Last week, editor Nick Harrison discussed cutting words and scenes during the editing process and the value of knowing what to eliminate, which is a vital part of self-editing. However, in the post he also seemed to come out in favor of shorter books and shorter chapters, and several commenters echoed this sentiment. Now, I don’t think that Nick was suggesting there’s no place for the longer books (at least I hope not) and several people commented later in the thread that they like variety, but I’ve observed a bias in the market away from epic novels and longer stories in general.
As a reader, few things satisfy me more than a 600+ page tome that can capture and immerse me in the storyworld for a long period of time. I don’t want extraneous material that serves no purpose and slows the story or bogs down the scenes, but I love stories grand enough in scope to justify this length.
In general, I see story length as being influenced by several factors–scope of story, genre, and author voice.

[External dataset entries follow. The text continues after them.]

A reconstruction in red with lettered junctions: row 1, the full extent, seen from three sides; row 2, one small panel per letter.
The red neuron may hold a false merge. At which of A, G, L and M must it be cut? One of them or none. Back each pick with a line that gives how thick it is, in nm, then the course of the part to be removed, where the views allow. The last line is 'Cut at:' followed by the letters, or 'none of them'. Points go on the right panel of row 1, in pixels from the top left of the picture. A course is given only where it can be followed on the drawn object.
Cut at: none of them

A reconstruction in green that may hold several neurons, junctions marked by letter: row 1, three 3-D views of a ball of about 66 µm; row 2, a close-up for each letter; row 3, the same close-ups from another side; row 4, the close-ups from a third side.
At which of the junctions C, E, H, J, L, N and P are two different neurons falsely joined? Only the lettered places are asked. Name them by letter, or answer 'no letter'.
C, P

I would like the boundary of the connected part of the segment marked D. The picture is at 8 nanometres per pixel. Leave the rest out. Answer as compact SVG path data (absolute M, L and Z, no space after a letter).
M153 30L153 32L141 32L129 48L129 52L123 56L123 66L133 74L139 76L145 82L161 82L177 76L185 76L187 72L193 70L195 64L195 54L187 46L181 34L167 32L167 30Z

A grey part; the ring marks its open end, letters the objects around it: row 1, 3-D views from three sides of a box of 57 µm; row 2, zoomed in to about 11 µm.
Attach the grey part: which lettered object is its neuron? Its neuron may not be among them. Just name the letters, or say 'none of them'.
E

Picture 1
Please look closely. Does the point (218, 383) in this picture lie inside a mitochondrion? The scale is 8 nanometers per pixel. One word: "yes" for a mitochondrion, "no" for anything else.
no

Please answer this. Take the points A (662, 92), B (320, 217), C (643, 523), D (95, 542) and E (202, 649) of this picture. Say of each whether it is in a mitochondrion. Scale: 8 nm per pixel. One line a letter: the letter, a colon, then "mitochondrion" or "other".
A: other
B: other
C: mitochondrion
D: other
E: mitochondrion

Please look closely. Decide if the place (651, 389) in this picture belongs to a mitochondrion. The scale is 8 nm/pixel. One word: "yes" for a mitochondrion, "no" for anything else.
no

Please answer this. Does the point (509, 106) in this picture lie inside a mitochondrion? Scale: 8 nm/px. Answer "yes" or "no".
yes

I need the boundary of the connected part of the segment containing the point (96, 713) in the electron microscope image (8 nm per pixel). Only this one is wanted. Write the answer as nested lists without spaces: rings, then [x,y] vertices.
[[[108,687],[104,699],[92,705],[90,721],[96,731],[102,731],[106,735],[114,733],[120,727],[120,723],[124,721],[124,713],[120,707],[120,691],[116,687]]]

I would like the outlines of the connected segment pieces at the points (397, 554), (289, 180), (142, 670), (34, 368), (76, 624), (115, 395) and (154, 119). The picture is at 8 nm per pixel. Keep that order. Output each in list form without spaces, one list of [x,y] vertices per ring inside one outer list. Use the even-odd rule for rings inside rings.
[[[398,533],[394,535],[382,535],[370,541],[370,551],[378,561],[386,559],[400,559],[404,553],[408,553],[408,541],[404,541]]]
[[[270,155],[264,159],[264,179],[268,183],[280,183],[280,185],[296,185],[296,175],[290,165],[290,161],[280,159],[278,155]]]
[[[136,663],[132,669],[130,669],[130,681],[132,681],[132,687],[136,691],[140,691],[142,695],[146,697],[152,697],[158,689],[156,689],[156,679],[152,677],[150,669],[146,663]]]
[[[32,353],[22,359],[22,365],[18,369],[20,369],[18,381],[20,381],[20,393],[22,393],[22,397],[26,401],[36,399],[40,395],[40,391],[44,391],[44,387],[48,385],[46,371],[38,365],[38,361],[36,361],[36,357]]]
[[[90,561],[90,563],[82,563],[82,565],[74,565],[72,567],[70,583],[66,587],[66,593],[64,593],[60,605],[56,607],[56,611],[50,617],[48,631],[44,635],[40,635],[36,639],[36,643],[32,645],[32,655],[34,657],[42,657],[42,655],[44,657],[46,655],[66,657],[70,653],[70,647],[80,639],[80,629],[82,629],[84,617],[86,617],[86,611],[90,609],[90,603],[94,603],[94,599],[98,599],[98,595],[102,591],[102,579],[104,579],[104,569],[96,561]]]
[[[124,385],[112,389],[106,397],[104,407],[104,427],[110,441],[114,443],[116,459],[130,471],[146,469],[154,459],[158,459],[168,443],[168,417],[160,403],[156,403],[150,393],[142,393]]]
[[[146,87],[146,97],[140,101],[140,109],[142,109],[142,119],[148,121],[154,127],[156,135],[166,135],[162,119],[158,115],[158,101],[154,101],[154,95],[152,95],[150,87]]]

For example, a multi-generational family saga (like Francine Rivers’ Her Mother’s Hope and Her Daughter’s Dream) simply wouldn’t fit in a single 300 page novel–the story needs more space to unfurl. The same could be said of an epic fantasy tale, both in genre expectations and scope of story. In contrast, it makes sense for suspense, thrillers, and other action-oriented novels to have short, snappy chapters and often shorter overall length.
By the same token, sometimes an author voice lends itself to sparse phrasing, the short and sweet, but other times the natural tone is more rich and lavish. I think of Jeffery Overstreet and the beauty he crafts with his words. If he were to cut back to a minimalist style, it would not only strip away his voice, it would also change the very feel of his stories.
So, is less always more? Not from my perspective. What do you think?